**PROBLEM REQUIREMENTS**
From the records below, copy out exactly the lines from the one containing "#### Success" to the one containing "metrics such as: |", both included. Add nothing else.

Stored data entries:

┌──

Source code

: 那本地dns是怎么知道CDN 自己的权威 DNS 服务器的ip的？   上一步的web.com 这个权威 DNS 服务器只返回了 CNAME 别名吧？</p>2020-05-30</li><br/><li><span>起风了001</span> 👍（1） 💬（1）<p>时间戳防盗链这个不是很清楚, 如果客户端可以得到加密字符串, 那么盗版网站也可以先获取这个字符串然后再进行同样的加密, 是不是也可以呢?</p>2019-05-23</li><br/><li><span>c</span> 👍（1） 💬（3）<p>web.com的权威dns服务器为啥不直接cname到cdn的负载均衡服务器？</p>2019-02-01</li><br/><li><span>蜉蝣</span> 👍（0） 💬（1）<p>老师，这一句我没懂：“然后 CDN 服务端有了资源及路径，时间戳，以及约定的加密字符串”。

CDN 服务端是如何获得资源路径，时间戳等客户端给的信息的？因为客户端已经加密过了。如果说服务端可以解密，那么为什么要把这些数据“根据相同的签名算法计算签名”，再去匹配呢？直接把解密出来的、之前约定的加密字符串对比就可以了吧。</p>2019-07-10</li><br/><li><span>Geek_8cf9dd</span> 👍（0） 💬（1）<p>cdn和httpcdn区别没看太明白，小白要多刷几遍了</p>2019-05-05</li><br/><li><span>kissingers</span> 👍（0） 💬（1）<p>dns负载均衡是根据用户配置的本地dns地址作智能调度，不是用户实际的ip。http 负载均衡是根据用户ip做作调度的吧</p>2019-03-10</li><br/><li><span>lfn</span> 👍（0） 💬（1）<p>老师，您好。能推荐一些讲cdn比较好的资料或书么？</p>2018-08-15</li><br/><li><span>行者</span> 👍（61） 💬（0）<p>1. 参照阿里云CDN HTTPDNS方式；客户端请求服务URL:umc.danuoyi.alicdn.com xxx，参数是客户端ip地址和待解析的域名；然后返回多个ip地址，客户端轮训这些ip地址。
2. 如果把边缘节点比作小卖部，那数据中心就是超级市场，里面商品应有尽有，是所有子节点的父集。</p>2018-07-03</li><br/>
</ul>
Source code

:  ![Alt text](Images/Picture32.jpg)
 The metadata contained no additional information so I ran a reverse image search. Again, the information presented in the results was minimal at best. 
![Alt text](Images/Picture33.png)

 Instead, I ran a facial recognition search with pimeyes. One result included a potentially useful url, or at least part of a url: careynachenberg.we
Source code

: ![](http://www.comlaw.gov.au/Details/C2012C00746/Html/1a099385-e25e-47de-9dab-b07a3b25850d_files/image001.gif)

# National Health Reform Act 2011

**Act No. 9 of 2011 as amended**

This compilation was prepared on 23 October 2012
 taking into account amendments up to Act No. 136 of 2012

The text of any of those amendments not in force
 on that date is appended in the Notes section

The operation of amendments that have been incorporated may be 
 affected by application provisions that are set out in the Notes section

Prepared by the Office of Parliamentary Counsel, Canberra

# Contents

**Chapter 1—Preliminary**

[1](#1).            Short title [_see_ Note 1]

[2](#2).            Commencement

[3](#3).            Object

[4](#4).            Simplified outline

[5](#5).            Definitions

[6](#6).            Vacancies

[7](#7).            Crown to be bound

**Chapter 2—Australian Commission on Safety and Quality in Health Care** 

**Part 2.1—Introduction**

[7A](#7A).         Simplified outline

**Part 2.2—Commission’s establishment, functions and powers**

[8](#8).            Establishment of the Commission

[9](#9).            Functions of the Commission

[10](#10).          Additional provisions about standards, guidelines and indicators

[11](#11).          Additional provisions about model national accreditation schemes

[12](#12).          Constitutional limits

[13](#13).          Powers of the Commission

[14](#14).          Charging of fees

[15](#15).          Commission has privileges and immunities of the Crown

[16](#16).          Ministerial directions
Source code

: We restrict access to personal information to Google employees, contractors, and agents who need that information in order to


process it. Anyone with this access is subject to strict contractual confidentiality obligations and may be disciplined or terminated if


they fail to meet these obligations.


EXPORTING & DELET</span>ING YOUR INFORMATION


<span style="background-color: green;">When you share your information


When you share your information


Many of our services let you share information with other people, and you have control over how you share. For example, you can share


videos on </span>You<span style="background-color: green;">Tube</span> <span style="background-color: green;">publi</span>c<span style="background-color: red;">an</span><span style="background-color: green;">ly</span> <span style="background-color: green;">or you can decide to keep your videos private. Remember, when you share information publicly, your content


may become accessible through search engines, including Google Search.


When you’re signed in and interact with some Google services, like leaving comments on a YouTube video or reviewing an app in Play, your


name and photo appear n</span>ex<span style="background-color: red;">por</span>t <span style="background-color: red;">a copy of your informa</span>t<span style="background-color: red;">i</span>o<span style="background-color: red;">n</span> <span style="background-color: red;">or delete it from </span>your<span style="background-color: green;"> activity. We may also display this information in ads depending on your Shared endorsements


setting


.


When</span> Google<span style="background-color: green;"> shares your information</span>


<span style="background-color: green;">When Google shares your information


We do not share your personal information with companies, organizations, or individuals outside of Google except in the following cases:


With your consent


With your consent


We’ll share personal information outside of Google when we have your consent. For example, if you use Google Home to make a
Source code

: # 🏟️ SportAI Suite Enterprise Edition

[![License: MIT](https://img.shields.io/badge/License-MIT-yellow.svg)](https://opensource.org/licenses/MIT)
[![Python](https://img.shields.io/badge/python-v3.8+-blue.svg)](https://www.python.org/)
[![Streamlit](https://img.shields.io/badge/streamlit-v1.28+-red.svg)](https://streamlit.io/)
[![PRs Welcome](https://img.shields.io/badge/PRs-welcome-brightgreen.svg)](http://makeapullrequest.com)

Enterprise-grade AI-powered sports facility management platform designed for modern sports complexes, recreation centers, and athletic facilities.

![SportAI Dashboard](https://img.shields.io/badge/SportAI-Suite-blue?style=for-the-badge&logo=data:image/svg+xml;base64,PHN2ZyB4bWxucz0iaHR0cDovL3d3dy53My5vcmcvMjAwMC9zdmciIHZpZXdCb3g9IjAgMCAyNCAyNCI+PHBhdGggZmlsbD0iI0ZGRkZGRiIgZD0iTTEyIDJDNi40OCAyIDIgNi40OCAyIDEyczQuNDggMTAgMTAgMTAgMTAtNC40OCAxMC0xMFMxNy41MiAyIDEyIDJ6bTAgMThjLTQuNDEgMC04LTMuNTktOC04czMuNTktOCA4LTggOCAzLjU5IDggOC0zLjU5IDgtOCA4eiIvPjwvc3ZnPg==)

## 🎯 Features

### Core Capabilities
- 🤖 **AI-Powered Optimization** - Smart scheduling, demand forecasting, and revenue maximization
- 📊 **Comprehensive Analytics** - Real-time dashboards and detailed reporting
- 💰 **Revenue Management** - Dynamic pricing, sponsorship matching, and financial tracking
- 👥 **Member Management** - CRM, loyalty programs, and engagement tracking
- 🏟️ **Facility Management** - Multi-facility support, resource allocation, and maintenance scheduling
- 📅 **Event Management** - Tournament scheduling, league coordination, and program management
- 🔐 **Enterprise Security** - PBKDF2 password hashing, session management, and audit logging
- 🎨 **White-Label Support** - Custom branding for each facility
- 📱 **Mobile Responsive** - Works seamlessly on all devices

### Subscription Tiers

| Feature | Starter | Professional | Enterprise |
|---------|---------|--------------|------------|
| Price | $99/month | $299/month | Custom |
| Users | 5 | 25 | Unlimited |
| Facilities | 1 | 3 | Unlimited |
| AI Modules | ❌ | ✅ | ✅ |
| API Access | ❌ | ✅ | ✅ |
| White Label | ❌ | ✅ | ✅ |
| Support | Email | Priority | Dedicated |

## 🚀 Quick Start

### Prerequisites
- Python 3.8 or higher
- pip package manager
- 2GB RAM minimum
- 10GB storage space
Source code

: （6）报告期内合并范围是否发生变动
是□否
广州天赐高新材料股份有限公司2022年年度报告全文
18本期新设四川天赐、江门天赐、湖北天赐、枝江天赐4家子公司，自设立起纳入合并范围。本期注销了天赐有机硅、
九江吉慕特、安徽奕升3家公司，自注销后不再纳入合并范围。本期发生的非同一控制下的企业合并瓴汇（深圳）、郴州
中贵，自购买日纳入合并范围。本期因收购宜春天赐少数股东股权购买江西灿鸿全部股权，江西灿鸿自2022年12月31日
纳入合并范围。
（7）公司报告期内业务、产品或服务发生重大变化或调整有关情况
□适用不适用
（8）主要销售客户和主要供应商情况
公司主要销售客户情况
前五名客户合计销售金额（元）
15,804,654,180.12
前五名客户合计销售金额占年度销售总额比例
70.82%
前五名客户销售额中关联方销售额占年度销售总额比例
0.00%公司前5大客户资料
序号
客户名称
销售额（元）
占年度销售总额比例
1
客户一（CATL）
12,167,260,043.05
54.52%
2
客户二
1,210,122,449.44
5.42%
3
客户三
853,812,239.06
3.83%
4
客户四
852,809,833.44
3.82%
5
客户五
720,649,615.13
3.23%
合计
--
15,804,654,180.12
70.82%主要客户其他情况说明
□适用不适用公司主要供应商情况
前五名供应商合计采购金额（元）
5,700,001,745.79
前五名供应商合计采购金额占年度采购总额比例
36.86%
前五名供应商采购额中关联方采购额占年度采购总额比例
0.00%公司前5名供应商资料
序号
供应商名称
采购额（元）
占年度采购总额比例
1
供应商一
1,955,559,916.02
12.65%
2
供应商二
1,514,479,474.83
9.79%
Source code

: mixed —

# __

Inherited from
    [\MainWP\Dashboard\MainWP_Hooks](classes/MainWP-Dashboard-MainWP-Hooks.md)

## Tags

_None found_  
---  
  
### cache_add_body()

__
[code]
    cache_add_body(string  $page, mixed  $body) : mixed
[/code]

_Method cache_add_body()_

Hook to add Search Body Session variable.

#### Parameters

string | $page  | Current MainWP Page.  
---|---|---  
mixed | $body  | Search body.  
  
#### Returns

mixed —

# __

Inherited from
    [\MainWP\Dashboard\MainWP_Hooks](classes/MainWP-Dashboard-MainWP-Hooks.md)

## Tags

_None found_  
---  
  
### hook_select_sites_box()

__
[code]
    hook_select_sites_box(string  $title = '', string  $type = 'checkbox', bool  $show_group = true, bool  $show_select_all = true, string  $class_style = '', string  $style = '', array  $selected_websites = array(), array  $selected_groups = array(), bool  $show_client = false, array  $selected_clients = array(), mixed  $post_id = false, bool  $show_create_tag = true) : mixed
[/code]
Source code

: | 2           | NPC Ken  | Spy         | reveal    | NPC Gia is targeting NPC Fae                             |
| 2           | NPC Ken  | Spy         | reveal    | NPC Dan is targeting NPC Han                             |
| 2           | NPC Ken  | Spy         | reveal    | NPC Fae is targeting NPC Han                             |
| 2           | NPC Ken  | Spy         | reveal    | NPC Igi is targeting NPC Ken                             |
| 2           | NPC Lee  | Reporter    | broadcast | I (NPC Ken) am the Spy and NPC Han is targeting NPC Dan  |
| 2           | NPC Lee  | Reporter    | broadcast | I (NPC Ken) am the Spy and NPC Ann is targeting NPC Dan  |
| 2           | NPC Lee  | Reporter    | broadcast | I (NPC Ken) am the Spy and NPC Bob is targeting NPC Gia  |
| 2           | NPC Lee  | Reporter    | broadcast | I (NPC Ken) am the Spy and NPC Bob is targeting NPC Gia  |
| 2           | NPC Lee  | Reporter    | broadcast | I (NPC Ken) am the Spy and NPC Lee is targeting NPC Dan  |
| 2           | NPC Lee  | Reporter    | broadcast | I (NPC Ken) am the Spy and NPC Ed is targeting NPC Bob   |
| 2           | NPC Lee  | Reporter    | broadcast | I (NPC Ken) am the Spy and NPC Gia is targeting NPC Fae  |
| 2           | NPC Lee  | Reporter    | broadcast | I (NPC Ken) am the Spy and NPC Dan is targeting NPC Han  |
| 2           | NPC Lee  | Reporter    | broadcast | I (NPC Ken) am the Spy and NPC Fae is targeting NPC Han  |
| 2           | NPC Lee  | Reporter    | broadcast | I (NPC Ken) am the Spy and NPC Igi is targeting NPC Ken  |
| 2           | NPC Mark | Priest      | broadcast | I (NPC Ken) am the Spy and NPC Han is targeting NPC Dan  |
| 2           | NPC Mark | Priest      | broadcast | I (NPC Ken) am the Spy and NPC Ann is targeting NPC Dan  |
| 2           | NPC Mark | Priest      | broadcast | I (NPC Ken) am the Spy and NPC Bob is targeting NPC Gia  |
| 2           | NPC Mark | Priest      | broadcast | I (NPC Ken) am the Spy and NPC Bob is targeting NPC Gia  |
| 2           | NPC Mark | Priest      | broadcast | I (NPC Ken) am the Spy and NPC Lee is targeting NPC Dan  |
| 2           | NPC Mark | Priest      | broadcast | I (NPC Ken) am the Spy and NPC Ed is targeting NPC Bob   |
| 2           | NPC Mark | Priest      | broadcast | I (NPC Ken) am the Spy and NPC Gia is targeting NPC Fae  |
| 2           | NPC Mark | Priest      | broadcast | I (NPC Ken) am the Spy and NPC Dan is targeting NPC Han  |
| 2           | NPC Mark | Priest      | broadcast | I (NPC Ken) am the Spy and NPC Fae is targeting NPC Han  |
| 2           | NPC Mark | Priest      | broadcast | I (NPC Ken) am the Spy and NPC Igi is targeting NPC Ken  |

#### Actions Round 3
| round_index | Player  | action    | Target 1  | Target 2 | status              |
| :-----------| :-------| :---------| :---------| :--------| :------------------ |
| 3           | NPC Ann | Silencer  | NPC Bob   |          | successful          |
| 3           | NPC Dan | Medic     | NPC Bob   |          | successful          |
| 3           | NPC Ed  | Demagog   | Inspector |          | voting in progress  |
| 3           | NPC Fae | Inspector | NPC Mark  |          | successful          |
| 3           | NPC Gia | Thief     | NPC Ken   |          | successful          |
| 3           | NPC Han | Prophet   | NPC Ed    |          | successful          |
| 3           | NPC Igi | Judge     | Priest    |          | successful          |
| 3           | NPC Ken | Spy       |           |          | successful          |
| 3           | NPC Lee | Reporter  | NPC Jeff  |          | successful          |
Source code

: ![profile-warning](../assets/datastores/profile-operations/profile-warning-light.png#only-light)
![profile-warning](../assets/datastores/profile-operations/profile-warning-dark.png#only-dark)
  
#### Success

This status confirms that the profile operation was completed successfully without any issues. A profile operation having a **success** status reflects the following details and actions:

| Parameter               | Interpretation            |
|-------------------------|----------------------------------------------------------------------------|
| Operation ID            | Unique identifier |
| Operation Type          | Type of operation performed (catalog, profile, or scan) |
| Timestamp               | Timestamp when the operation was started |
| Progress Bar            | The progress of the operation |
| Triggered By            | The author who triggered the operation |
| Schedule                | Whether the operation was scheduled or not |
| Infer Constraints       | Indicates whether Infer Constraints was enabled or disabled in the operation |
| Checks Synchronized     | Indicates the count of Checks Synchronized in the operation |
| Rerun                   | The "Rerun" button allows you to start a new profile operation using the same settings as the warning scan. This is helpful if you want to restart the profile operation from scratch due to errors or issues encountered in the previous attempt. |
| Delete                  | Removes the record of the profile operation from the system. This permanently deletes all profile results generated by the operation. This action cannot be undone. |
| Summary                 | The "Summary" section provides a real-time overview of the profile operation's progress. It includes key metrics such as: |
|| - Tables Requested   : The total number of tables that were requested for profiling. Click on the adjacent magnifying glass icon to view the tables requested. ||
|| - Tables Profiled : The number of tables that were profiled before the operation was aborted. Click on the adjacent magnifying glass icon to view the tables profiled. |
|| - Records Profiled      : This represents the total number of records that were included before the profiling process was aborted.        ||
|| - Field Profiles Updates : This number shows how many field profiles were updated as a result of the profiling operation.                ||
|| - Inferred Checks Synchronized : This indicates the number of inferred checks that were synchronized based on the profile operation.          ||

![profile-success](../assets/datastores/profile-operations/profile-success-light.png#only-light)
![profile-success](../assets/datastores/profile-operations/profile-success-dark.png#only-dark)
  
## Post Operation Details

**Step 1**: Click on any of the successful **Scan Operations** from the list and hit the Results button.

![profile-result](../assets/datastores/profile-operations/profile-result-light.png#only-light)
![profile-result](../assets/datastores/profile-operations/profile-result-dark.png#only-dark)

└──

**SOLUTION TO THIS PROBLEM**
#### Success

This status confirms that the profile operation was completed successfully without any issues. A profile operation having a **success** status reflects the following details and actions:

| Parameter               | Interpretation            |
|-------------------------|----------------------------------------------------------------------------|
| Operation ID            | Unique identifier |
| Operation Type          | Type of operation performed (catalog, profile, or scan) |
| Timestamp               | Timestamp when the operation was started |
| Progress Bar            | The progress of the operation |
| Triggered By            | The author who triggered the operation |
| Schedule                | Whether the operation was scheduled or not |
| Infer Constraints       | Indicates whether Infer Constraints was enabled or disabled in the operation |
| Checks Synchronized     | Indicates the count of Checks Synchronized in the operation |
| Rerun                   | The "Rerun" button allows you to start a new profile operation using the same settings as the warning scan. This is helpful if you want to restart the profile operation from scratch due to errors or issues encountered in the previous attempt. |
| Delete                  | Removes the record of the profile operation from the system. This permanently deletes all profile results generated by the operation. This action cannot be undone. |
| Summary                 | The "Summary" section provides a real-time overview of the profile operation's progress. It includes key metrics such as: |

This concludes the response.